__Stated exercise 1__. Determine whether each of the following statements agrees with the text on the 2025 Valencia tennis tournament, answering yes or no and quoting the deciding words: (a) the tournament was played on outdoor clay courts; (b) the 2025 event was the fourth edition of the tournament; (c) the doubles title went to Maria Kozyreva and Iryna Shymanovich.
__Stated exercise 2__. According to the text on the 2025 Valencia tennis tournament, what was the prize money?
__Stated exercise 3__. Extend the text on the 2025 Valencia tennis tournament, beginning after its final sentence.

— Start Text shown —

- Date: 9–15 June 2025
- Edition: 5th
- Category: WTA 125
- Prize money: $115,000
- Surface: Clay
- Location: Valencia, Spain
- Venue: Valencia Tennis Club

Champions

Singles
- Nuria Párrizas Díaz

Doubles
- Maria Kozyreva / Iryna Shymanovich
- ← 2024 · Open Internacional de Valencia · 2026 →

= 2025 BBVA Open Internacional de Valencia =

The 2025 BBVA Open Internacional de Valencia was a professional women's tennis tournament played on outdoor clay courts. It was the fifth edition of the tournament and part of the 2025 WTA 125 tournaments. It took place in Valencia, Spain between 9 and 15 June 2025.

— End Text shown —
— Start Rows —

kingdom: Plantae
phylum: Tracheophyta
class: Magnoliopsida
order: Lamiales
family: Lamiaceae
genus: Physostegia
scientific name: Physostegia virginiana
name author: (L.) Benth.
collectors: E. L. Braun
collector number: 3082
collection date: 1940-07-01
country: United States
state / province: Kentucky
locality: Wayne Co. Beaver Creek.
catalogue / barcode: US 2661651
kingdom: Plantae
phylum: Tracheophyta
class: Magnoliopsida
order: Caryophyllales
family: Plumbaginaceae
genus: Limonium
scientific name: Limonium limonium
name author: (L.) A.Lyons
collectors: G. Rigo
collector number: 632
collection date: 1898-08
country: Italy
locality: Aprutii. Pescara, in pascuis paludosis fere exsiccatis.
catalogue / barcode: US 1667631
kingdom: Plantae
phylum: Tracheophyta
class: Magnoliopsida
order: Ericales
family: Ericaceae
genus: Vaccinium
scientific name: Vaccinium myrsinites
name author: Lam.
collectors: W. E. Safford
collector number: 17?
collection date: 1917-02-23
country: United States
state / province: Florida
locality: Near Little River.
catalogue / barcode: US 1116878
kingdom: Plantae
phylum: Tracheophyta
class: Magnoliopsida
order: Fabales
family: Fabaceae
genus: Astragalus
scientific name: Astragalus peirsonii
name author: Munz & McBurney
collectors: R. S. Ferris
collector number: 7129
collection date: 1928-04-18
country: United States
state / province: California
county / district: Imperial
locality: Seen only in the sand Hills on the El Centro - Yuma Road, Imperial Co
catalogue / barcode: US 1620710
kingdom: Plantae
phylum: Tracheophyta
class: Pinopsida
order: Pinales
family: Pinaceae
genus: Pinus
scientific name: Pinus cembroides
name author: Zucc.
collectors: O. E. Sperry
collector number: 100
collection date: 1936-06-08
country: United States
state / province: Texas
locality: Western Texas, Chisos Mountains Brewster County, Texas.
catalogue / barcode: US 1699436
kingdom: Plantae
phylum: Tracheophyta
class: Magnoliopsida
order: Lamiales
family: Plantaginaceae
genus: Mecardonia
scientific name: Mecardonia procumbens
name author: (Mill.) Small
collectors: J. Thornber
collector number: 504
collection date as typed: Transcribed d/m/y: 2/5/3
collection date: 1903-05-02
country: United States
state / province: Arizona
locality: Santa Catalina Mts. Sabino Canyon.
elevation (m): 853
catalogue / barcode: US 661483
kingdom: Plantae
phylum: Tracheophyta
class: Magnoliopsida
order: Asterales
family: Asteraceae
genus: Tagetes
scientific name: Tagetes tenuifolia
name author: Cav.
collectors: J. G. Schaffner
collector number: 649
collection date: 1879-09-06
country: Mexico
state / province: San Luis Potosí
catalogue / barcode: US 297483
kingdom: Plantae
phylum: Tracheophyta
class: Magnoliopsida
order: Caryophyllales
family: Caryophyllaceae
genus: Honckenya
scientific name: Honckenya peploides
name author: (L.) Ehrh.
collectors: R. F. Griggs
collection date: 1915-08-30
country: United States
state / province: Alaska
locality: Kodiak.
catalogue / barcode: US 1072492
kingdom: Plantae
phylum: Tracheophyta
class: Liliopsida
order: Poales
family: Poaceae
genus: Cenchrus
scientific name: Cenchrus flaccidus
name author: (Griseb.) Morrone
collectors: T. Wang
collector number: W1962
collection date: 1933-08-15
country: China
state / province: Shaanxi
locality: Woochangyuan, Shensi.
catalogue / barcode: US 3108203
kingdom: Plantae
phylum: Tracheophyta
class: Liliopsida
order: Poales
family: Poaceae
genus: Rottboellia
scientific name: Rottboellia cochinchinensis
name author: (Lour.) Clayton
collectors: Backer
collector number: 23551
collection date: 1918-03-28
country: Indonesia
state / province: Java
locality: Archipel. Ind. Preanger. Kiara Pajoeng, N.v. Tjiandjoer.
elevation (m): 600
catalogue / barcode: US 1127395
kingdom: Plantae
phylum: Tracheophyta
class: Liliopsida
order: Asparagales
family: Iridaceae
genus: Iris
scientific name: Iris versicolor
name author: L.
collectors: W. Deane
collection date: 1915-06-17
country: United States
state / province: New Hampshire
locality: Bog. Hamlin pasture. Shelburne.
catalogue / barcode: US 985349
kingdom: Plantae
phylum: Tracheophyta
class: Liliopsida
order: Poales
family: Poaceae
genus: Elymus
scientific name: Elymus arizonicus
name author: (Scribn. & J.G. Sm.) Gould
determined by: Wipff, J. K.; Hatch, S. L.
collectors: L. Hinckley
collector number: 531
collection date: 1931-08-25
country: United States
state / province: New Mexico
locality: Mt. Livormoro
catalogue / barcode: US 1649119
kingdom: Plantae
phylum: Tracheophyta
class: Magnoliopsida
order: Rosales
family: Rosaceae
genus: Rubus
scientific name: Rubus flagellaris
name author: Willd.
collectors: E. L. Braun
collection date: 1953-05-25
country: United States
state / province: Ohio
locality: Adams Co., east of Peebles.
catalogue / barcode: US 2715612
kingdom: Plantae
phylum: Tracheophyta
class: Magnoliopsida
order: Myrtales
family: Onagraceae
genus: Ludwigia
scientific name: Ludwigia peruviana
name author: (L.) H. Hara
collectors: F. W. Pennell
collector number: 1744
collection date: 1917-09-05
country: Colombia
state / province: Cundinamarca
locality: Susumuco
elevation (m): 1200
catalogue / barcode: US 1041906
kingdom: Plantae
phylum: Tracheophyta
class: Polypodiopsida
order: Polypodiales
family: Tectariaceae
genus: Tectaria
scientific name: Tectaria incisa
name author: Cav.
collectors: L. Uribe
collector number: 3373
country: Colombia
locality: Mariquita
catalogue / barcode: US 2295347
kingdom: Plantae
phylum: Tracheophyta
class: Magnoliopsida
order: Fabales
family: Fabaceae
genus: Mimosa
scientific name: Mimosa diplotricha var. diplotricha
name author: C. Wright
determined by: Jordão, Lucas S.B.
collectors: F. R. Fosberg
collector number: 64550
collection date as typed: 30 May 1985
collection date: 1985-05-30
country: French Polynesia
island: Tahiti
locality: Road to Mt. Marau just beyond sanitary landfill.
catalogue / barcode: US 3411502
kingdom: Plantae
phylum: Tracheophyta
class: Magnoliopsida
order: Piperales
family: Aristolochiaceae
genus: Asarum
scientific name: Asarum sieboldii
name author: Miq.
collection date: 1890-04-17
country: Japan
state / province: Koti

— End Rows —

__Task result 1__.
(a) Yes: "played on outdoor clay courts"
(b) No: "It was the fifth edition of the tournament"
(c) Yes: "Maria Kozyreva / Iryna Shymanovich"

__Task result 2__. $115,000

__Task result 3__.
==Singles main-draw entrants==
===Seeds===

| Country | Player | Rank^{1} | Seed |
|---|---|---|---|
| ARG | Solana Sierra | 110 | 1 |
| ESP | Nuria Párrizas Díaz | 114 | 2 |
| LAT | Darja Semeņistaja | 124 | 3 |
| ARG | María Lourdes Carlé | 127 | 4 |
| CHN | Wang Xiyu | 139 | 5 |
| CHN | Gao Xinyu | 145 | 6 |
| AND | Victoria Jiménez Kasintseva | 146 | 7 |
|  | Oksana Selekhmeteva | 147 | 8 |
| GER | Tamara Korpatsch | 148 | 9 |

- ^{1} Rankings are as of 26 May 2025.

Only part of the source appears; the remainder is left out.